Nothing except the pictures should be left out when you reproduce the listing exactly.
::: DATA PROVIDED :::
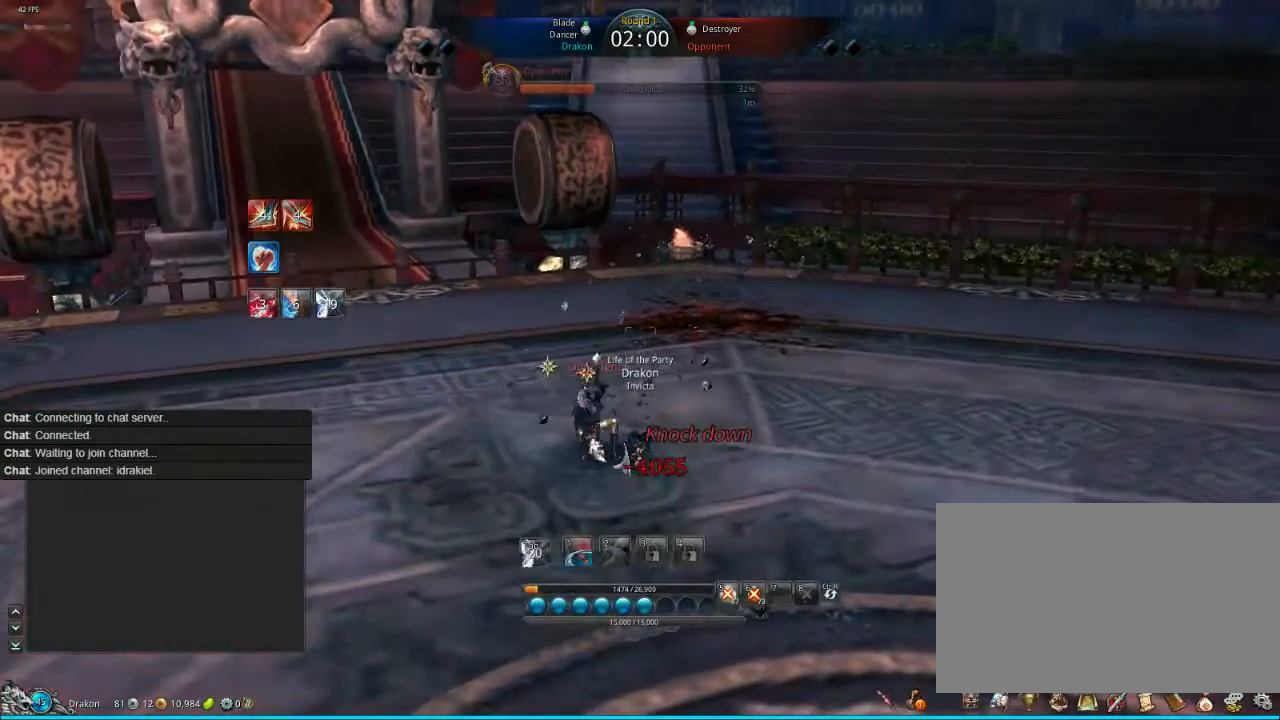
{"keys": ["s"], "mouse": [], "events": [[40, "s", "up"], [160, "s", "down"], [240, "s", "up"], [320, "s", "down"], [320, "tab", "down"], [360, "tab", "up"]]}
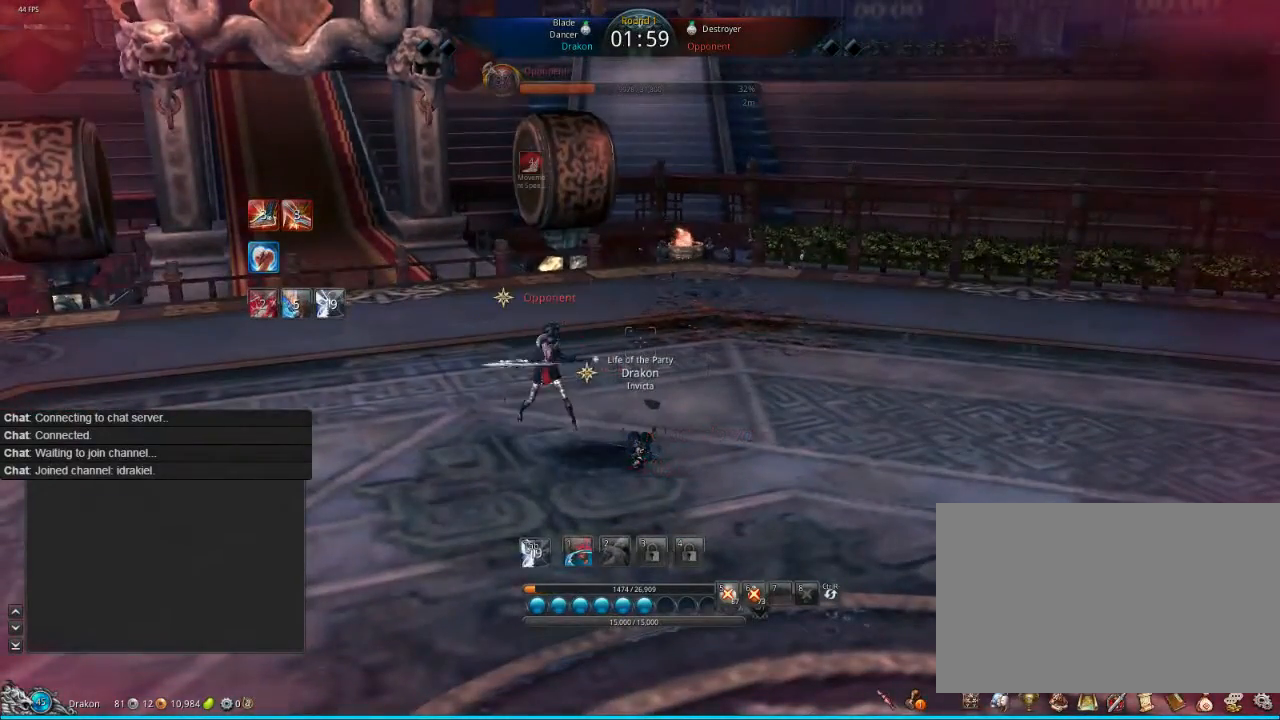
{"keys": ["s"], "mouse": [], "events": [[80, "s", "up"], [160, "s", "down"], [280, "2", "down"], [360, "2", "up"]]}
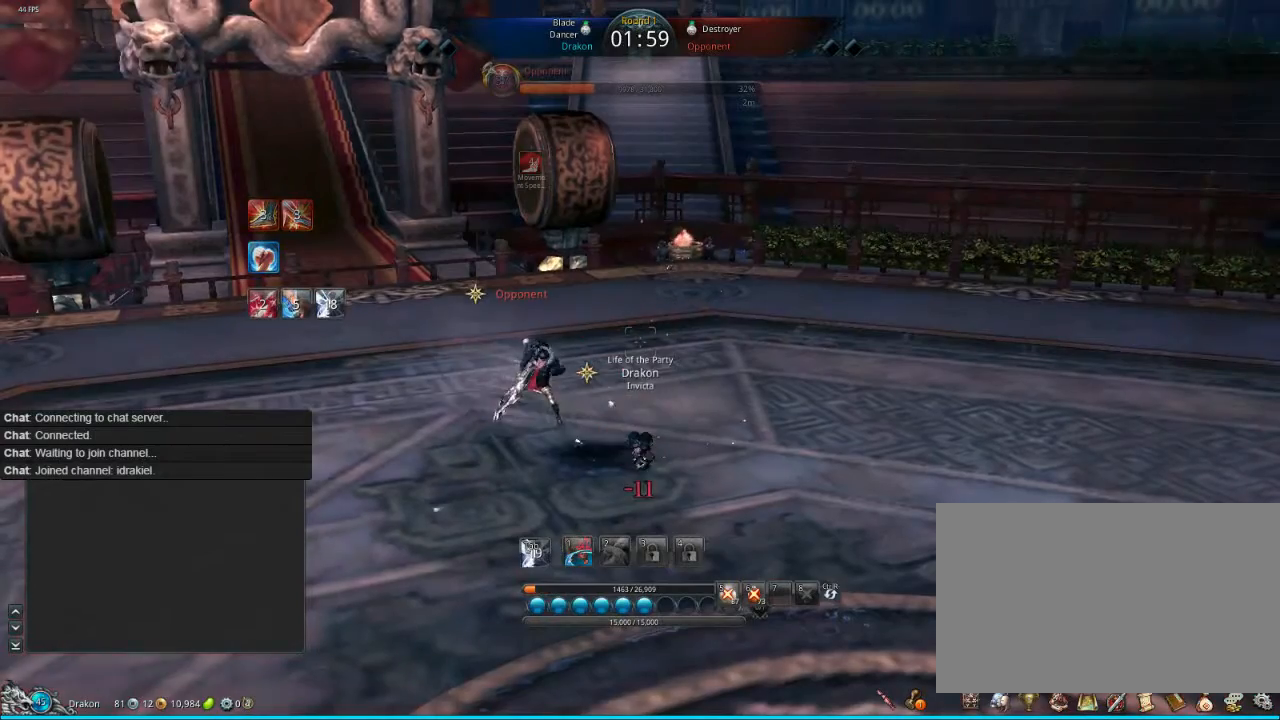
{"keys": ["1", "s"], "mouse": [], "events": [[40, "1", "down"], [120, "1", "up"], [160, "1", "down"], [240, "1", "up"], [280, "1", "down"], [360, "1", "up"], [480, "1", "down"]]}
:::
* [WRITTEN ANSWER]:
{"keys": ["s"], "mouse": [], "events": [[40, "s", "up"], [160, "s", "down"], [240, "s", "up"], [320, "s", "down"], [320, "tab", "down"], [360, "tab", "up"]]}
{"keys": ["s"], "mouse": [], "events": [[80, "s", "up"], [160, "s", "down"], [280, "2", "down"], [360, "2", "up"]]}
{"keys": ["1", "s"], "mouse": [], "events": [[40, "1", "down"], [120, "1", "up"], [160, "1", "down"], [240, "1", "up"], [280, "1", "down"], [360, "1", "up"], [480, "1", "down"]]}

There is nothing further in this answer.